Au revers des ff. 1 et 2, il y a six lignes d'écriture ouïgoure. La première ligne, en partie biffée, précède les autres d'environ 8 cm. L'écriture, noire, de format moyen et de type ancien, est cependant peu soignée, irrégulière, et pleine de fautes. L'écriture des deux mots de la dernière ligne, qui seraient sogdiens, est un peu plus grande et plus soignée, bien que de la même main. La première phrase, qui se répète, concerne une requête ou prière qu'on a commencé à écrire un « jour nouveau » (début de saison, solstice ou équinoxe). Les lignes 4 et 5 représentent le même début de texte manichéen que dans le 9.1-4.

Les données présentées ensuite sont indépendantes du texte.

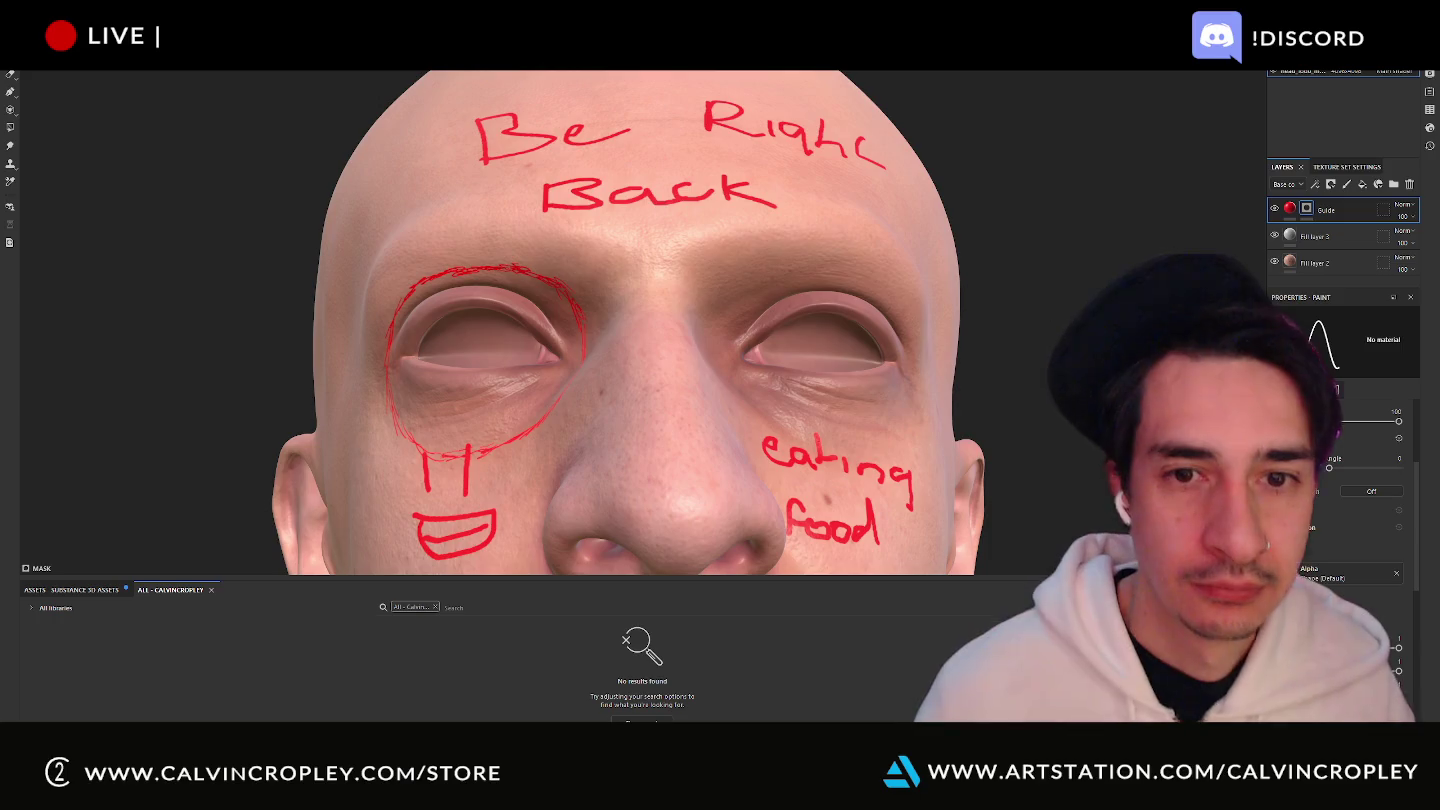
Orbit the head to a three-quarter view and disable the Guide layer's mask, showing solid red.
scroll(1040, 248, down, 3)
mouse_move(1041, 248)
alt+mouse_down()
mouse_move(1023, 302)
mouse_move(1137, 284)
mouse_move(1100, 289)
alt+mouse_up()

Au revers de la f. 3, exercice d'écriture sur un car. chinois non déchiffré : 3 col. inscrites sur la partie inf.
Pelliot Chinois 2961 verso
1. YM' PWYNK'R'R
yemä böŋärär (?)
2. YM' PŠL'TY 'WYTWK PYTYK Y'NKY KWYN 'WXRYNT'
yemä bašlatı̊ ötüg bitig yaŋı̊ kün uγrı̊nta
3. YM' P'Š'L'TY 'WTWK PTYTYK Y'NKY KW'N
yemä bašalatı̊ ötüg bititig yaŋı̊ kün
4. YM' 'WYZ'KY TWYRT YRWX 'YLYK TNKRYL'RD' TWYK'L QWT
yemä üzäki tört yaruq ellig täŋrilärdä tükäl qut
5. PWLMYŠ PWRX'NL'R D' " 'WYLWK PWLMYŠ
bulmı̊š burxanlar-da a ülüg bulmı̊š
6. 'T SP'TY
't sp'ty
Adonc, (... ?)
[[2]] Adonc, il a commencé (fait commencer ?) la lettre (= écrit) de suppliques (= prière, demande) à l'occasion du jour nouveau. Adonc, il a commencé (fait commencer) la lettre de suppliques... du jour nouveau.
[[4]] Adonc, (celui) qui a trouvé le salut intégral grâce aux Quatre Dieux d'en haut, Rois de la Lumière, qui a trouvé la chance grâce aux Prophètes, ah...

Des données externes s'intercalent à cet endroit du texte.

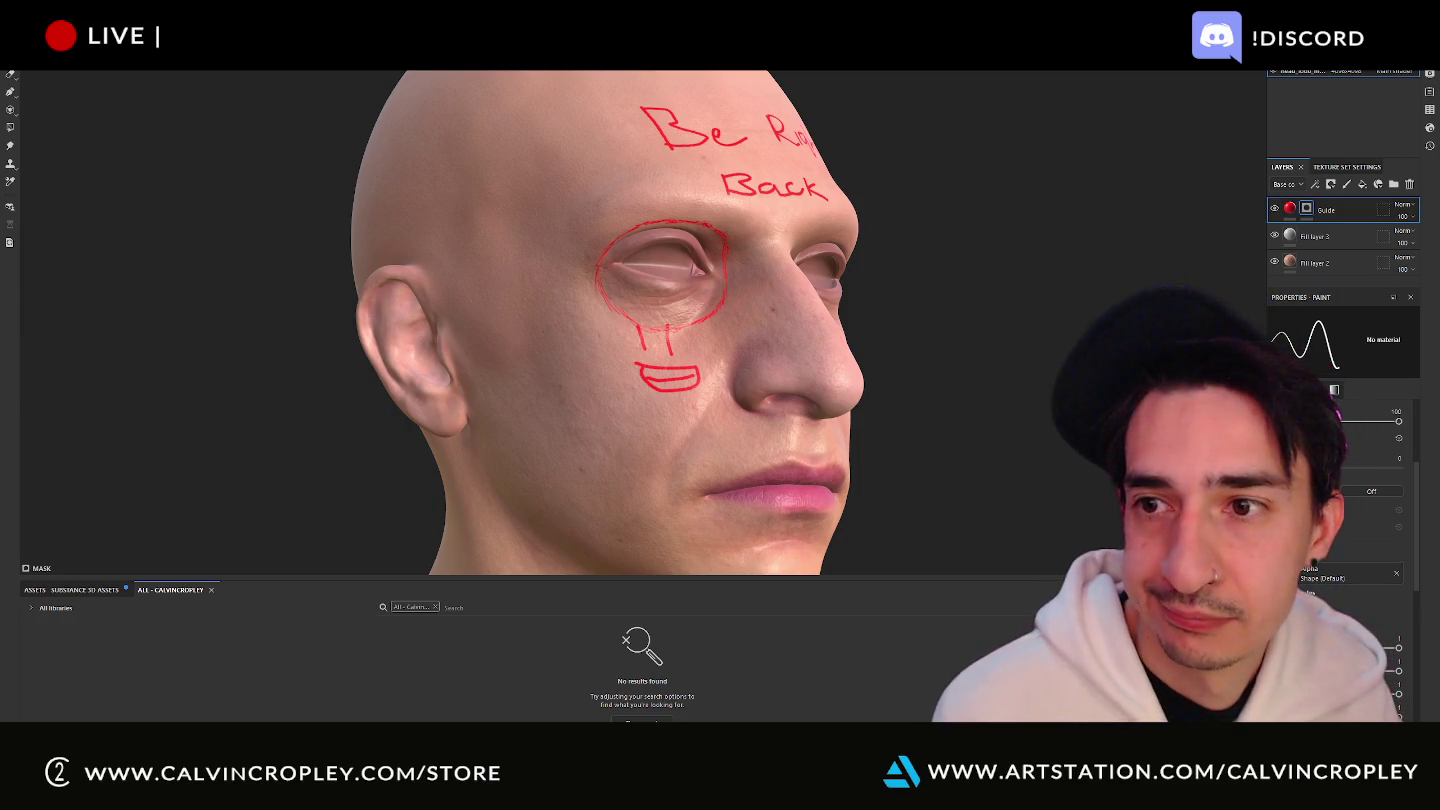
shift+click(1307, 209)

[[6]] (sogdien) et complet.
10.2 bašlatı̊. Peut-être faudrait-il lire plutôt bašlattı̊ et comprendre « il a fait commencer ».
10.2 yaŋı̊ kün, « jour nouveau », était le terme qui désignait en turc ancien le premier jour de chacune des quatre saisons, les solstices et les équinoxes, c.-à-d. les huit tsie 節 du calendrier chinois (cf. TT VI, l. 326 et la note p. 74).
10.2 uγrı̊nta. La lecture d'uγur, « occasion, circonstance », avec u- initial semble plus justifiée que la lecture avec ο- (cf. TMEN, II, n° 604 ; EDPT, p. 89). On peut citer également en faveur de la prononciation en u- le dérivé uγra- en turc de Turquie.
10.4-5 Ces deux lignes, correspondant au début d'un texte manichéen, se retrouvent également dans les mss. 5.47-50 (cf. la note), 8.12-14, et 9.1-4.
10.6 'T SP'TY représente vraisemblablement le sogdien 't 'spty, « et complet ». Sur 'spty, prononcé ǝspate, cf. GMS, § 148, 151, et 982, n. 1.
Paul Pelliot (1878-1945)
Rapporté par la mission Pelliot de 1906-1908. Entré à la BN en 1910.